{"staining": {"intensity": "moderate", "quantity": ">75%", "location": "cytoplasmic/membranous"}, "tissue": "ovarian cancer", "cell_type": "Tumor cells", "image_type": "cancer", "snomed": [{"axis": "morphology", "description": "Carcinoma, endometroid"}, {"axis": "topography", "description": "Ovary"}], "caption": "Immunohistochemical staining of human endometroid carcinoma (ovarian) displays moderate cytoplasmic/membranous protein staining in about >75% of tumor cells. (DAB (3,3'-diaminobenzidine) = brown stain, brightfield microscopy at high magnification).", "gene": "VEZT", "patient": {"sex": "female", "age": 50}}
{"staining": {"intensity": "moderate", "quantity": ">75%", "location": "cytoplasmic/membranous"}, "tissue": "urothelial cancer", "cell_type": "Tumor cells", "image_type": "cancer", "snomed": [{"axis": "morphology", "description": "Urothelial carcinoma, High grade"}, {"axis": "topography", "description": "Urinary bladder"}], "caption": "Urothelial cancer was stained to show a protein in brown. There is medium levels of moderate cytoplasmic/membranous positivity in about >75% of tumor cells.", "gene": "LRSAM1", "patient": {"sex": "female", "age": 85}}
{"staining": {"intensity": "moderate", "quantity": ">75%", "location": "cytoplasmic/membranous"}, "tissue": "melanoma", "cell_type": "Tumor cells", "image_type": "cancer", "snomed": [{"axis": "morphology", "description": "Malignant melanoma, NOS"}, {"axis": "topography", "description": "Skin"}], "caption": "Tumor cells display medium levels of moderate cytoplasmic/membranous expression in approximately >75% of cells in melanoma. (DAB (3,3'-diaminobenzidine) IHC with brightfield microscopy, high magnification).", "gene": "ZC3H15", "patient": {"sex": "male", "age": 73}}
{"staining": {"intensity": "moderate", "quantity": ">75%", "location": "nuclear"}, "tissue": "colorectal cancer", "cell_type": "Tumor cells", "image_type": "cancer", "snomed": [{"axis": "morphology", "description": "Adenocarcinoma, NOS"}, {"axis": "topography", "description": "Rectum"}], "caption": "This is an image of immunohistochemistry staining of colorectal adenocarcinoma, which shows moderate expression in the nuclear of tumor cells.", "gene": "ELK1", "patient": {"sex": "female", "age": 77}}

▶ **ABOUT THIS EXERCISE**
The full set of data above must come back exactly as written.

▶ **ANSWER FOR THIS EXERCISE**
{"staining": {"intensity": "moderate", "quantity": ">75%", "location": "cytoplasmic/membranous"}, "tissue": "ovarian cancer", "cell_type": "Tumor cells", "image_type": "cancer", "snomed": [{"axis": "morphology", "description": "Carcinoma, endometroid"}, {"axis": "topography", "description": "Ovary"}], "caption": "Immunohistochemical staining of human endometroid carcinoma (ovarian) displays moderate cytoplasmic/membranous protein staining in about >75% of tumor cells. (DAB (3,3'-diaminobenzidine) = brown stain, brightfield microscopy at high magnification).", "gene": "VEZT", "patient": {"sex": "female", "age": 50}}
{"staining": {"intensity": "moderate", "quantity": ">75%", "location": "cytoplasmic/membranous"}, "tissue": "urothelial cancer", "cell_type": "Tumor cells", "image_type": "cancer", "snomed": [{"axis": "morphology", "description": "Urothelial carcinoma, High grade"}, {"axis": "topography", "description": "Urinary bladder"}], "caption": "Urothelial cancer was stained to show a protein in brown. There is medium levels of moderate cytoplasmic/membranous positivity in about >75% of tumor cells.", "gene": "LRSAM1", "patient": {"sex": "female", "age": 85}}
{"staining": {"intensity": "moderate", "quantity": ">75%", "location": "cytoplasmic/membranous"}, "tissue": "melanoma", "cell_type": "Tumor cells", "image_type": "cancer", "snomed": [{"axis": "morphology", "description": "Malignant melanoma, NOS"}, {"axis": "topography", "description": "Skin"}], "caption": "Tumor cells display medium levels of moderate cytoplasmic/membranous expression in approximately >75% of cells in melanoma. (DAB (3,3'-diaminobenzidine) IHC with brightfield microscopy, high magnification).", "gene": "ZC3H15", "patient": {"sex": "male", "age": 73}}
{"staining": {"intensity": "moderate", "quantity": ">75%", "location": "nuclear"}, "tissue": "colorectal cancer", "cell_type": "Tumor cells", "image_type": "cancer", "snomed": [{"axis": "morphology", "description": "Adenocarcinoma, NOS"}, {"axis": "topography", "description": "Rectum"}], "caption": "This is an image of immunohistochemistry staining of colorectal adenocarcinoma, which shows moderate expression in the nuclear of tumor cells.", "gene": "ELK1", "patient": {"sex": "female", "age": 77}}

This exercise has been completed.